In 1849, Conway was appointed to the Board of Visitors of the College of William and Mary, on which he would serve for several years. He also taught at Fredericksburg's Methodist Episcopal church for many years and led the city's Young Men's Christian Association.
In 1852, Conway attended the Democratic National Convention in Baltimore. Some gave him credit for suggesting the Virginia delegation support Franklin Pierce, who won the presidential nomination on the 34th ballot. Following Pierce's election, Conway chaired a committee that invited James Buchanan to Fredericksburg to celebrate the victory. Conway also attended the 1856 Democratic National Convention in Cincinnati. Conway ran for election to Fredericksburg's city council in March 1855, but all the seats were swept by members of the Know-Nothing Party. Conway also promoted the city's economic development as director of the Fredericksburg Water Power Company beginning in 1854, and as president of the city's branch of the Bank of Virginia from 1854 until he resigned in early 1857.
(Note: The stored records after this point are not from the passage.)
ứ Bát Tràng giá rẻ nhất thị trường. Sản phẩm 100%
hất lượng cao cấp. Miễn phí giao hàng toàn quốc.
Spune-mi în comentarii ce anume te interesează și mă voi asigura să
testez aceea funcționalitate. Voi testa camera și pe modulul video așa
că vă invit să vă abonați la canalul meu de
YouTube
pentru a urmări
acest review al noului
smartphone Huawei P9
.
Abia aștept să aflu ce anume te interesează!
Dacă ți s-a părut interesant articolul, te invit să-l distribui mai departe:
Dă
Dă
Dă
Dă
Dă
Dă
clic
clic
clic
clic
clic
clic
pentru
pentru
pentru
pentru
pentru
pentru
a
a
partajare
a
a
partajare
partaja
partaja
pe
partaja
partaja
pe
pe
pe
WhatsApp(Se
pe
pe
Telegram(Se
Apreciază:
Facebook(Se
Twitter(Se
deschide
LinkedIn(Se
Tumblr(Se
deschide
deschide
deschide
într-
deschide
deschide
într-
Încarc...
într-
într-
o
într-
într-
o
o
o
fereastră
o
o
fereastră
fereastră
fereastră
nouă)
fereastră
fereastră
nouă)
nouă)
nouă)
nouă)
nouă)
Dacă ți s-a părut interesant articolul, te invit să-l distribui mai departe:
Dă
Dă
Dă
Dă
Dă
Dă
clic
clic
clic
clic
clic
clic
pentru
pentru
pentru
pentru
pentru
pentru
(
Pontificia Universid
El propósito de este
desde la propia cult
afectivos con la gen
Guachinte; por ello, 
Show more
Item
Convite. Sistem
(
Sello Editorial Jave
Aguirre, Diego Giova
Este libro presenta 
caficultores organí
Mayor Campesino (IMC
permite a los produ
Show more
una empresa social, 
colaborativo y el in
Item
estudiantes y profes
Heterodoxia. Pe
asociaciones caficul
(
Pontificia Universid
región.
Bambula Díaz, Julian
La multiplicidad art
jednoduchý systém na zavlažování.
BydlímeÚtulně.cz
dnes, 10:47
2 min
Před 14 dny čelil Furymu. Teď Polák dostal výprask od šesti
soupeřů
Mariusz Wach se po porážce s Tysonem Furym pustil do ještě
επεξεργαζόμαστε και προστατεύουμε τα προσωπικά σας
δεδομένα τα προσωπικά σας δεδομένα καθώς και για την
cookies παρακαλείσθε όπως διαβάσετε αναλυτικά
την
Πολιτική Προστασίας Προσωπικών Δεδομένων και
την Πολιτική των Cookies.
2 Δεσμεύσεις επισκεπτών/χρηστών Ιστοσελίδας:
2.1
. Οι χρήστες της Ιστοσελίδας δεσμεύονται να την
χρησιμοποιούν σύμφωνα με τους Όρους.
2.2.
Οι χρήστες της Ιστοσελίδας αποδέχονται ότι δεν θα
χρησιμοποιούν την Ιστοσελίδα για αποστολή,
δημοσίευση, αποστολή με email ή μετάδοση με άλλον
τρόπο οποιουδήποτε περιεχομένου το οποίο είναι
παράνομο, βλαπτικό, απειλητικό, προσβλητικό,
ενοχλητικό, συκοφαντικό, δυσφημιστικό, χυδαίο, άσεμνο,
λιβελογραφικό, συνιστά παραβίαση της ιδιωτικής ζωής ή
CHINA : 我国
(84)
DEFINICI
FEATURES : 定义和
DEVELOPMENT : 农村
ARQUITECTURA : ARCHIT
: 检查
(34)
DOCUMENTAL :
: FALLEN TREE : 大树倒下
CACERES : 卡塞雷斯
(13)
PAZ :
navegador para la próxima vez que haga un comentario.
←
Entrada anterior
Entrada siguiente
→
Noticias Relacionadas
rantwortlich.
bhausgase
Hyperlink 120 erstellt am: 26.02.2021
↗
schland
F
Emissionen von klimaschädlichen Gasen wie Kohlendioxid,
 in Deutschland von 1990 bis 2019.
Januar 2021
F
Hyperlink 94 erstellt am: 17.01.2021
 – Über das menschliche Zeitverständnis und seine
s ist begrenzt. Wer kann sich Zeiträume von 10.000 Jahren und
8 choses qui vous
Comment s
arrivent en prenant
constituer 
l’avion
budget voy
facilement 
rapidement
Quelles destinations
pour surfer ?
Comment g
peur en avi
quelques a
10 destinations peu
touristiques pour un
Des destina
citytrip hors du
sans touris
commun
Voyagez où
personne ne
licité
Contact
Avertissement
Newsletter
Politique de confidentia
On February 19, 1857, Conway was elected as judge of the 8th Virginia Judicial Circuit (which consisted of the counties he had represented in the Constitutional Convention as well as Essex, King and Queen, King George, Lancaster, Richmond and Westmoreland Counties in the Northern Neck of Virginia), filling the vacancy caused by the resignation of Judge John Tayloe Lomax. However, shortly after he held his first court session, Conway experienced a sore in his left cheek which was diagnosed as cancer and eventually killed him, despite treatment in Baltimore that may have included removal of part of his lower jaw.

==Personal life==

In 1842, Conway married Maria Tayloe Tomlin of Northumberland County. They would have three sons (one born after his father's death) and two daughters.

==Death==
Eustace Conway died at his Fredericksburg home on May 20, 1857. He was buried in the Fredericksburg city cemetery. Artist John Adams elder drew a portrait of Conway which was sold as a lithograph in local stores for $1 each.